Let f(n) and g(n) be asymptotically positive functions. Prove or disprove:

  1. o(g(n)) \cap \omega(g(n)) = \emptyset

  2. f(n) = O(g(n)) \implies 2^{f(n)} = O(2^{g(n)})

  3. f(n) + g(n) = \Theta(\min(f(n), g(n)))

  4. f(n) + g(n) = \Theta(\max(f(n), g(n)))

(i) TRUE. If h(n) \in o(g(n)), then \lim_{n\to\infty} h(n)/g(n) = 0. If h(n) \in \omega(g(n)), then \lim_{n\to\infty} h(n)/g(n) = \infty.

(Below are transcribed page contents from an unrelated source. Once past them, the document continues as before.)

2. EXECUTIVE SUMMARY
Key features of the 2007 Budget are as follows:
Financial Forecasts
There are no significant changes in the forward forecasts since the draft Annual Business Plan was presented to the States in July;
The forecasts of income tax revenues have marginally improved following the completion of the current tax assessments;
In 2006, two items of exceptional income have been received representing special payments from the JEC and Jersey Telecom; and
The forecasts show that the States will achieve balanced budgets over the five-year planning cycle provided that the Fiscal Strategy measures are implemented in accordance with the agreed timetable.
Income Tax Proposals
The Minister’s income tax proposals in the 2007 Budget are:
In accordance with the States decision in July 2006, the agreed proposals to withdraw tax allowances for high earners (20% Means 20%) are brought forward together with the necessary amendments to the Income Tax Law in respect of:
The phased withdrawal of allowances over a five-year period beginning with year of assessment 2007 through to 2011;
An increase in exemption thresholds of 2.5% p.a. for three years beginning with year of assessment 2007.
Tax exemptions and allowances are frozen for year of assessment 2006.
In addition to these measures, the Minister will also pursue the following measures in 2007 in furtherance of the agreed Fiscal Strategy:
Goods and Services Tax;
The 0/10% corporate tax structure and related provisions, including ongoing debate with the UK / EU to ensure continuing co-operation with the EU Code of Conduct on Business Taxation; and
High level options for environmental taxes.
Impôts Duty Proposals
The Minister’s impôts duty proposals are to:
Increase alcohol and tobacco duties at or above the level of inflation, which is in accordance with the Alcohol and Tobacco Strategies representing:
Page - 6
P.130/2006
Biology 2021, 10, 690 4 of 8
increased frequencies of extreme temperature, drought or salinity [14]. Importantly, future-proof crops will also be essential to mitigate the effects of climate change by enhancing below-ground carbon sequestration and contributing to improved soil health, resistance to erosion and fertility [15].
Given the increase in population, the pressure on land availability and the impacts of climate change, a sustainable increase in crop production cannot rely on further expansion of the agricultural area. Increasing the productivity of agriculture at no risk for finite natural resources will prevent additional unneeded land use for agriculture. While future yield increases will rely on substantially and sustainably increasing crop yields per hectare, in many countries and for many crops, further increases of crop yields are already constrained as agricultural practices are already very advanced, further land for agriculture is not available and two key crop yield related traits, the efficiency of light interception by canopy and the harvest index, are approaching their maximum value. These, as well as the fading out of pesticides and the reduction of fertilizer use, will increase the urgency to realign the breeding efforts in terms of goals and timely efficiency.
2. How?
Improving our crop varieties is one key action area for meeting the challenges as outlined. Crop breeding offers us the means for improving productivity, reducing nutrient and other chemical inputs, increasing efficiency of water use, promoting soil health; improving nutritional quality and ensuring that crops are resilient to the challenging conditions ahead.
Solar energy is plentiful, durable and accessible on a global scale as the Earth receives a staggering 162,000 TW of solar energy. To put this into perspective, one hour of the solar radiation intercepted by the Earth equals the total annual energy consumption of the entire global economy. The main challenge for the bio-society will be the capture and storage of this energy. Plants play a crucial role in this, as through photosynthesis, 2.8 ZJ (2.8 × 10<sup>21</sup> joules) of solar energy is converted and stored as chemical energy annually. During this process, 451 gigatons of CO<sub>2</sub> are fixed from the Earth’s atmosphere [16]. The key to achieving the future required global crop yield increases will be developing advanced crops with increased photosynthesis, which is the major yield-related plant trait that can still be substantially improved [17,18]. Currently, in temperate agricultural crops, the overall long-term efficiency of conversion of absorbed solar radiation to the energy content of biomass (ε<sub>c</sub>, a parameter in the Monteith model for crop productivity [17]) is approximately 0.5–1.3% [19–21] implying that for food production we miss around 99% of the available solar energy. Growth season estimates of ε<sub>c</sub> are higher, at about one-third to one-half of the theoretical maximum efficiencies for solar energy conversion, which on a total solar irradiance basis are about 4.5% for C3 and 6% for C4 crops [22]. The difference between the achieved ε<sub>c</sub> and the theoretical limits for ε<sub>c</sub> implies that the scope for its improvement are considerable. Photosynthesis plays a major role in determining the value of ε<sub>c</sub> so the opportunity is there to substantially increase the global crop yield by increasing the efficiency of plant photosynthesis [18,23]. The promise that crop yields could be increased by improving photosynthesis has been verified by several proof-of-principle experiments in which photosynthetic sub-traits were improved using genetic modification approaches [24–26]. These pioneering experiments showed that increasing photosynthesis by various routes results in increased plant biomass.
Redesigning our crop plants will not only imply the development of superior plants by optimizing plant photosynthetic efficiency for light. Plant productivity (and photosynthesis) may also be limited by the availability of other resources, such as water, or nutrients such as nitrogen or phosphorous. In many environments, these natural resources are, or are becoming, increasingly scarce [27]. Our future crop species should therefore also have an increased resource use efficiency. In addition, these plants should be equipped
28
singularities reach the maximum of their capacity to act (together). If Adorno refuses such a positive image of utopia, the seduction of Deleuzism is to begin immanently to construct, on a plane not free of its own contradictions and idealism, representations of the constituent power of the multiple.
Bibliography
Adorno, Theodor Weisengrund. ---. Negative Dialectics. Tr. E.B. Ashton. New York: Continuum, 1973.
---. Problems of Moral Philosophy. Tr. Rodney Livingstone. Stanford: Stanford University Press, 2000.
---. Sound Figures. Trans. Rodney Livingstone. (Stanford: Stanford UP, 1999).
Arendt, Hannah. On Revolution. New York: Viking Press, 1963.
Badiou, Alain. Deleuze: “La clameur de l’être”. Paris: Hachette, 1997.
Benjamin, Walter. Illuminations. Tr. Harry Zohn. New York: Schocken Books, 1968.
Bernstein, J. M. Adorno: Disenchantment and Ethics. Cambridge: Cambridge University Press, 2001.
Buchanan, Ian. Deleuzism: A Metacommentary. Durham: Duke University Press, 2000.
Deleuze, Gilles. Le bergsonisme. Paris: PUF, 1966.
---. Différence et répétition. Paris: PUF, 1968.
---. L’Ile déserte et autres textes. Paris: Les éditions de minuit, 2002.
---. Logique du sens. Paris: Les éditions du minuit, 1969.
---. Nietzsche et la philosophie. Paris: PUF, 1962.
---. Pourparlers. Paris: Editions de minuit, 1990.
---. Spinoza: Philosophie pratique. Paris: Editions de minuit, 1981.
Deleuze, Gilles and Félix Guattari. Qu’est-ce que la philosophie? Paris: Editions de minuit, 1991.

No function can satisfy both simultaneously. Hence the intersection is empty.

(ii) FALSE. Counterexample: f(n) = 2n, g(n) = n. Clearly 2n = O(n), but 2^{2n} = 4^n is not O(2^n) since \lim_{n\to\infty} 4^n/2^n = \lim_{n\to\infty} 2^n = \infty.

(iii) FALSE. Counterexample: f(n)=n, g(n)=n^2. Then f(n)+g(n)=\Theta(n^2) but \min(f(n),g(n))=n, and \Theta(n^2) \neq \Theta(n).

(iv) TRUE. Since \max(f(n),g(n)) \le f(n)+g(n) \le 2\max(f(n),g(n)) for all n, we have c_1=1, c_2=2, n_0=1. Thus f(n)+g(n)=\Theta(\max(f(n),g(n))).